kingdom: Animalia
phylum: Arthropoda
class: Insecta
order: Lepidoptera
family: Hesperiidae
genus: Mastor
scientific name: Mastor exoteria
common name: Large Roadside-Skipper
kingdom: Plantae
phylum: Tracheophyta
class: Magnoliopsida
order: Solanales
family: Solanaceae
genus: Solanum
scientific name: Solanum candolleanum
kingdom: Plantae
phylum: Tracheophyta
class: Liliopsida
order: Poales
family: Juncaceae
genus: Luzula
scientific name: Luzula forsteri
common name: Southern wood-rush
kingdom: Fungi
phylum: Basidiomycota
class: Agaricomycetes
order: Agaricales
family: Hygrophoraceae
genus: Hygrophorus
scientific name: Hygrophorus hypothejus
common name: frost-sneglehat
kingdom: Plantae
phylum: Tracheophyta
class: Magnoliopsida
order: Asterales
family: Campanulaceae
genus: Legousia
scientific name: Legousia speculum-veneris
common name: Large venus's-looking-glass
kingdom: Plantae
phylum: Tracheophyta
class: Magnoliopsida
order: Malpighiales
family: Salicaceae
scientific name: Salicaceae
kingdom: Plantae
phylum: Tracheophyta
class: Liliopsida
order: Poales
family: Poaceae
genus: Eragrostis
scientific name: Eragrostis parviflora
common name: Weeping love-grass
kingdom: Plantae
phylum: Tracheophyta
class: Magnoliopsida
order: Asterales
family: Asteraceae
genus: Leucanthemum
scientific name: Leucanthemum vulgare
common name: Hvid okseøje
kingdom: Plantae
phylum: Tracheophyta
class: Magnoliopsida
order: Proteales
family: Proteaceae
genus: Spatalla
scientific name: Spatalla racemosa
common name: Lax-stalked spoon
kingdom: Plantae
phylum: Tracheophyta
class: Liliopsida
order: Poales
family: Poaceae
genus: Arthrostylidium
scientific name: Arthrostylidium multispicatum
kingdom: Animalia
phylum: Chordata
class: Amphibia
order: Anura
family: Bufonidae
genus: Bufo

■ Aim
Recast the entire listing above as a Markdown table with two columns, Row and Line. Number each line of the listing in order and omit any blank lines.

■ Answer for the task
| Row | Line |
|---|---|
| 1 | kingdom: Animalia |
| 2 | phylum: Arthropoda |
| 3 | class: Insecta |
| 4 | order: Lepidoptera |
| 5 | family: Hesperiidae |
| 6 | genus: Mastor |
| 7 | scientific name: Mastor exoteria |
| 8 | common name: Large Roadside-Skipper |
| 9 | kingdom: Plantae |
| 10 | phylum: Tracheophyta |
| 11 | class: Magnoliopsida |
| 12 | order: Solanales |
| 13 | family: Solanaceae |
| 14 | genus: Solanum |
| 15 | scientific name: Solanum candolleanum |
| 16 | kingdom: Plantae |
| 17 | phylum: Tracheophyta |
| 18 | class: Liliopsida |
| 19 | order: Poales |
| 20 | family: Juncaceae |
| 21 | genus: Luzula |
| 22 | scientific name: Luzula forsteri |
| 23 | common name: Southern wood-rush |
| 24 | kingdom: Fungi |
| 25 | phylum: Basidiomycota |
| 26 | class: Agaricomycetes |
| 27 | order: Agaricales |
| 28 | family: Hygrophoraceae |
| 29 | genus: Hygrophorus |
| 30 | scientific name: Hygrophorus hypothejus |
| 31 | common name: frost-sneglehat |
| 32 | kingdom: Plantae |
| 33 | phylum: Tracheophyta |
| 34 | class: Magnoliopsida |
| 35 | order: Asterales |
| 36 | family: Campanulaceae |
| 37 | genus: Legousia |
| 38 | scientific name: Legousia speculum-veneris |
| 39 | common name: Large venus's-looking-glass |
| 40 | kingdom: Plantae |
| 41 | phylum: Tracheophyta |
| 42 | class: Magnoliopsida |
| 43 | order: Malpighiales |
| 44 | family: Salicaceae |
| 45 | scientific name: Salicaceae |
| 46 | kingdom: Plantae |
| 47 | phylum: Tracheophyta |
| 48 | class: Liliopsida |
| 49 | order: Poales |
| 50 | family: Poaceae |
| 51 | genus: Eragrostis |
| 52 | scientific name: Eragrostis parviflora |
| 53 | common name: Weeping love-grass |
| 54 | kingdom: Plantae |
| 55 | phylum: Tracheophyta |
| 56 | class: Magnoliopsida |
| 57 | order: Asterales |
| 58 | family: Asteraceae |
| 59 | genus: Leucanthemum |
| 60 | scientific name: Leucanthemum vulgare |
| 61 | common name: Hvid okseøje |
| 62 | kingdom: Plantae |
| 63 | phylum: Tracheophyta |
| 64 | class: Magnoliopsida |
| 65 | order: Proteales |
| 66 | family: Proteaceae |
| 67 | genus: Spatalla |
| 68 | scientific name: Spatalla racemosa |
| 69 | common name: Lax-stalked spoon |
| 70 | kingdom: Plantae |
| 71 | phylum: Tracheophyta |
| 72 | class: Liliopsida |
| 73 | order: Poales |
| 74 | family: Poaceae |
| 75 | genus: Arthrostylidium |
| 76 | scientific name: Arthrostylidium multispicatum |
| 77 | kingdom: Animalia |
| 78 | phylum: Chordata |
| 79 | class: Amphibia |
| 80 | order: Anura |
| 81 | family: Bufonidae |
| 82 | genus: Bufo |